16 I reject this Minson Nacap submission. There is to be one judgment reflecting the fact that, on balance, only one sum is to be paid. This is the sum which should bear interest.
17 I will therefore award statutory interest which has been agreed in the sum of $2,367,688.80, representing the amount of $2,358,946 agreed to 31 July 2006 plus nine days interest at $971.43.
COSTS
18 Given my conclusion that there be one judgment, it follows that there should be one award of costs. It was accepted that this should be on a party and party basis and I will so order.
19 Aquatec sought an order that Minson Nacap pay to it or to Barwon directly, the amount of costs which Aquatec has been ordered to pay to Barwon in the first judgment. I was referred to cases where such an order was made against third parties. It was submitted that this was a case where Aquatec reasonably defended the Barwon claim and that, if successful, this would have been to a benefit of Minson Nacap.
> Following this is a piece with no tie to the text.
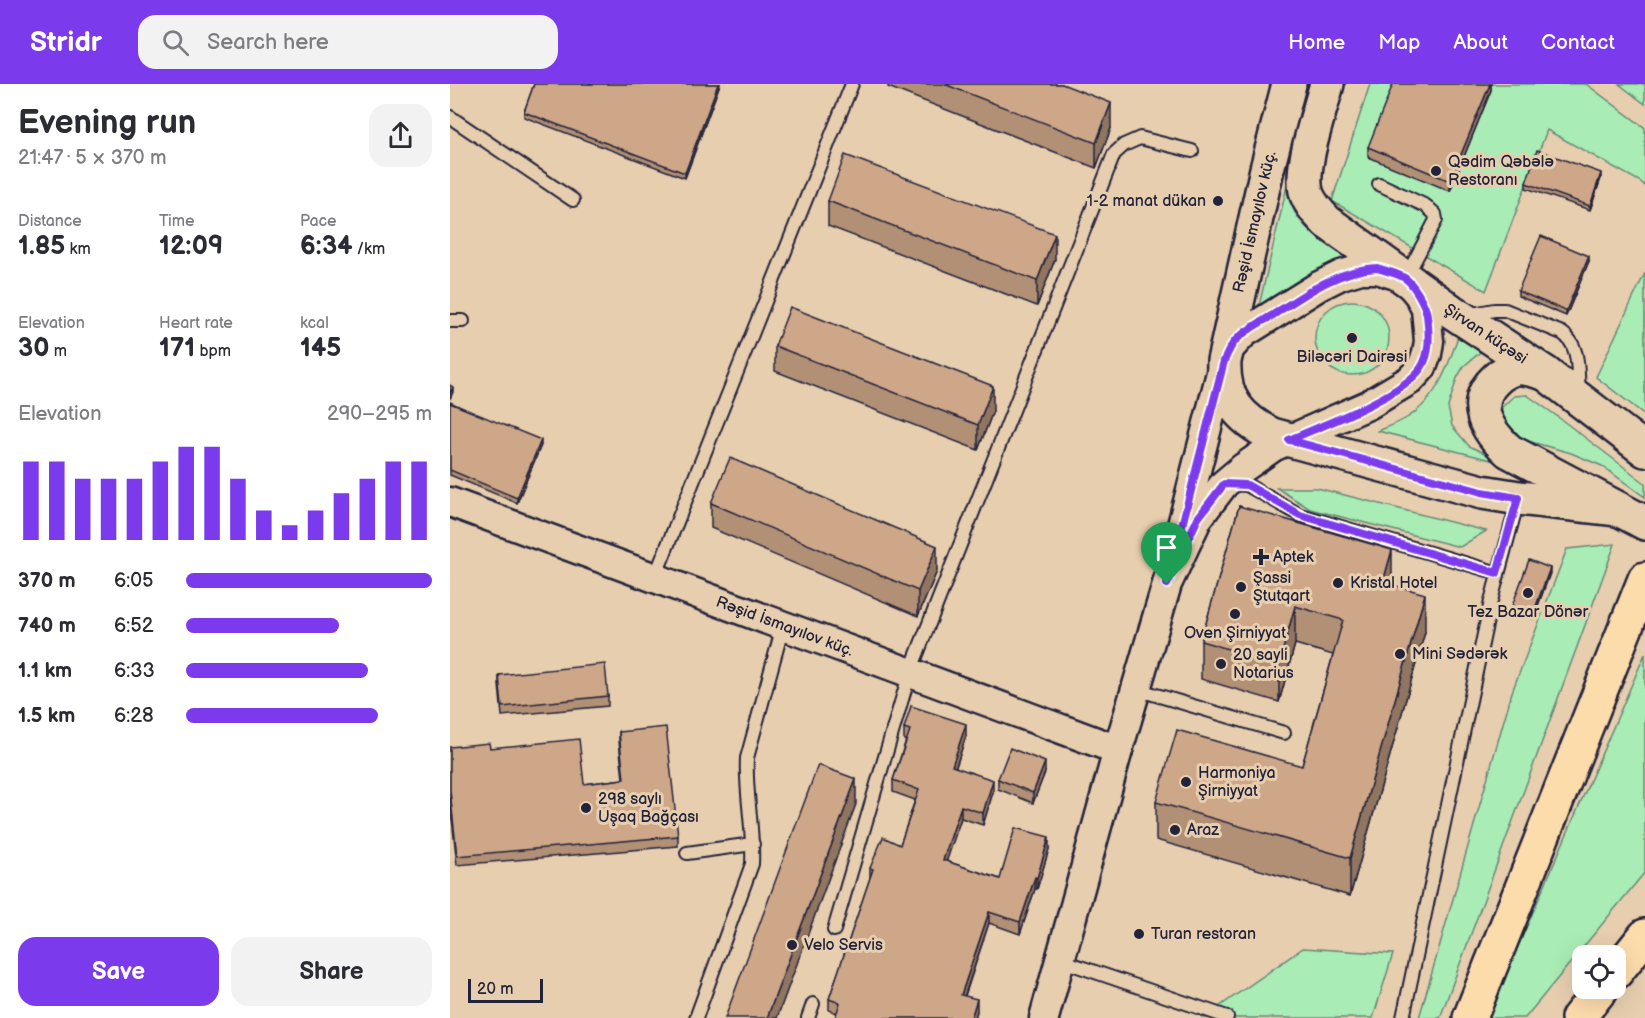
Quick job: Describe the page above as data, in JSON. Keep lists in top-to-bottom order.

20 As I mentioned in argument, a surprising aspect of this case has been the fact that Aquatec did not accept its liability to Barwon at the outset and, further, that it avoided payment for some five years when it was apparent that it had no real defence. It may be said that this is of no concern to Minson Nacap, but the fact remains that Aquatec resisted the Barwon claims for many years so that Barwon incurred legal costs. While it is true that the amount of Barwon's entitlement was a matter of continuing uncertainty until it was substantially agreed some days after the trial commenced, I am not satisfied that the justice of the case requires that Minson Nacap should pay to Aquatec the amount of Barwon's costs. Had Aquatec been prepared to accept at an early stage what it accepted at trial, namely, that it was liable to Barwon, much of these costs would have been avoided.
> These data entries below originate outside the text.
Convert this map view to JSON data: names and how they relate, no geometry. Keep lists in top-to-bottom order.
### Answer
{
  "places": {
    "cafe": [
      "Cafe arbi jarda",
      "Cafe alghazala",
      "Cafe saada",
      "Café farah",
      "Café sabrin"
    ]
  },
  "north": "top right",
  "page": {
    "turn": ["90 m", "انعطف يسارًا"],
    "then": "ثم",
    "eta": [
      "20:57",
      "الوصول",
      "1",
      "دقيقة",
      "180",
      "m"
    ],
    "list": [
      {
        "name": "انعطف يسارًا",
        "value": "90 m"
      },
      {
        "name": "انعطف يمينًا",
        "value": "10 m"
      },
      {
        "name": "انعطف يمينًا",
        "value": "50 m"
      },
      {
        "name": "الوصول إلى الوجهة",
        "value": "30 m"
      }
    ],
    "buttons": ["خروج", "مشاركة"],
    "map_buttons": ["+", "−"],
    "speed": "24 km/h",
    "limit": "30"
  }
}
21 The final matter is the costs of the stayed proceeding number 5083 of 2000, including the costs of the summary judgment application reserved by the Court of Appeal for my determination.
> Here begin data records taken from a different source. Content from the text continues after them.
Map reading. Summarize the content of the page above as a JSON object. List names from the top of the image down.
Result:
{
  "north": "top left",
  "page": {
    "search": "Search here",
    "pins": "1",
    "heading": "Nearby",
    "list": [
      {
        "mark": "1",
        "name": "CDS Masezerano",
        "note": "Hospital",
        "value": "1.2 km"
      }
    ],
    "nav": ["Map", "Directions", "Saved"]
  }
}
22 Aquatec seeks these costs on the basis that, in that proceeding, the result would have been in its favour given its set-off and counterclaim for damages for defective work. It is not appropriate for me now to re-enter upon the issues of the summary judgment application which the Court of Appeal has found to have failed. In the normal course, upon the failure of such an application, the costs would be costs in the cause unless it was plainly doomed to fail. If such an order were made in this application attention would then turn to the outcome of the cause. Given the conclusions which I have now reached, the result of that proceeding would have been a judgment in favour of Aquatec. In these circumstances, the costs of that proceeding including the costs of the unsuccessful summary judgment application must be paid by Minson Nacap.
CONCLUSION
23 The orders which I propose are therefore as follows:
Proceeding Number 7091 of 2000
(a) Judgment for Aquatec on the Minson Nacap claim against Aquatec.